Derek BevanMBE
- Born: William Derek Bevan 19 June 1947 (age 78) Clydach, Wales
- Occupation: Rugby union referee

Rugby union career

Refereeing career
- Years: Competition / Apps
- 1987–1999: Rugby World Cup / 11
- 1984–2000: Test matches / 44

= Derek Bevan =

Welsh rugby union referee (born 1947)

William Derek Bevan (born 3 September 1947 in Clydach, Wales) is a Welsh international rugby union referee.

Bevan refereed his first international match on 22 April 1984, the 1983–84 FIRA Trophy match between Italy and Romania.

Bevan refereed a total of 11 Rugby World Cup games, beginning with two games at the inaugural Rugby World Cup in 1987 and three games at the 1991 Rugby World Cup, including the final between Australia and England.

At the 1995 Rugby World Cup in South Africa, Bevan was in charge of three matches, including the opening match of the tournament and the semi-final between hosts South Africa and France, and was one of the touch judges for the final. At a banquet held after the conclusion of the tournament, the president of the South African Rugby Union, Louis Luyt, described Bevan as "the most wonderful referee in the world" and "the outstanding referee in the World Cup" before attempting to present him with a gold watch estimated to be worth £1000 GBP. Bevan's response was to walk out along with the other officials present, and later said "'It was something I could have done without...It could be misconstrued, and if that is the case, it leaves a bitter taste." He refereed three games at the 1999 Rugby World Cup, hosted in his native Wales, including the semi-final between Australia and South Africa.

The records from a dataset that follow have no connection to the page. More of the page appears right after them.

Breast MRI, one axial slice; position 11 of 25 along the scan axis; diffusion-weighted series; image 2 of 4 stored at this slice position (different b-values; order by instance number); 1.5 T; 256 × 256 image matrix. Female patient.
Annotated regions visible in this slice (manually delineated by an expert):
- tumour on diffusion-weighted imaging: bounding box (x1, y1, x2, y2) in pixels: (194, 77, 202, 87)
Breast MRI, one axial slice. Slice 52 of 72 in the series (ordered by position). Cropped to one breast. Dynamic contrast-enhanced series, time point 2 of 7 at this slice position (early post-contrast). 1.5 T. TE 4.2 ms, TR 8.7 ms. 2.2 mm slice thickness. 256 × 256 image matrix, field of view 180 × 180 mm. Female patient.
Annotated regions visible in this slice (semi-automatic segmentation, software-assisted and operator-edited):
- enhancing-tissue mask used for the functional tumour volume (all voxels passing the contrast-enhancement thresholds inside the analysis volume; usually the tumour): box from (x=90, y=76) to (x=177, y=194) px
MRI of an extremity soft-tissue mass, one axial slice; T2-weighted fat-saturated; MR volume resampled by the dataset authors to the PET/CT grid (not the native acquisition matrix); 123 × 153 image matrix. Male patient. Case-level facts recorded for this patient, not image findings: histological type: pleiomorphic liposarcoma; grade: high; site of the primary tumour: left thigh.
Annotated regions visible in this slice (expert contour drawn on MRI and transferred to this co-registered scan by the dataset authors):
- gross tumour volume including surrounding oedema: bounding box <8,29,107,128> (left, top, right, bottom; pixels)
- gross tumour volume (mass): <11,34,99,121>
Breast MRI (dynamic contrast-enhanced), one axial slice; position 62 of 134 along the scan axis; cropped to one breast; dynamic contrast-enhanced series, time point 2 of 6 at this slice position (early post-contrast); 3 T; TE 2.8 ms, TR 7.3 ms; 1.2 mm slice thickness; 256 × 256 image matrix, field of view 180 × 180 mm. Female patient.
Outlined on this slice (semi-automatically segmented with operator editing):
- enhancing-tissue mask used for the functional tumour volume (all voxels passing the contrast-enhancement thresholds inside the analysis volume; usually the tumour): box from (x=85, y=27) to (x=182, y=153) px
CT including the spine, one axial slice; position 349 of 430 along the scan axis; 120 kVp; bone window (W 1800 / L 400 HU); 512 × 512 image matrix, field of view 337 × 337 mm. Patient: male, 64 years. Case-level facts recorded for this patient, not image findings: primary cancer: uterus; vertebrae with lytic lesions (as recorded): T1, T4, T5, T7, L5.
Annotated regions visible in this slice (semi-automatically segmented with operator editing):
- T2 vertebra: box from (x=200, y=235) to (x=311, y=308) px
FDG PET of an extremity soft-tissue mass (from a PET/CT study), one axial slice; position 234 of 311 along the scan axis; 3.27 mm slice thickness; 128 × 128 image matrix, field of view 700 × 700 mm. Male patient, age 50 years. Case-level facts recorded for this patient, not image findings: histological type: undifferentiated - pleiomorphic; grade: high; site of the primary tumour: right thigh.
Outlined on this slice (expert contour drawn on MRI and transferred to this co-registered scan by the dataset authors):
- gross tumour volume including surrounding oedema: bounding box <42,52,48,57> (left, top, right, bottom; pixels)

His final international appearance was in the 2000 Six Nations game between Ireland and Italy. Later that year, he was appointed Member of the Order of the British Empire (MBE) in the 2000 Birthday Honours. He held the Welsh record for number of international matches refereed until 2013, when Nigel Owens surpassed his total of 44 international games.

At club level, Bevan's career highlights include taking charge of the 1997 European Cup final between Brive and Leicester and refereeing the Welsh Cup final on four occasions.

Since his retirement from refereeing, Bevan has worked as a Television Match Official (TMO). His final game as a TMO was in May 2016.

Outside rugby, Bevan worked as a training officer for BP's chemicals division in Port Talbot.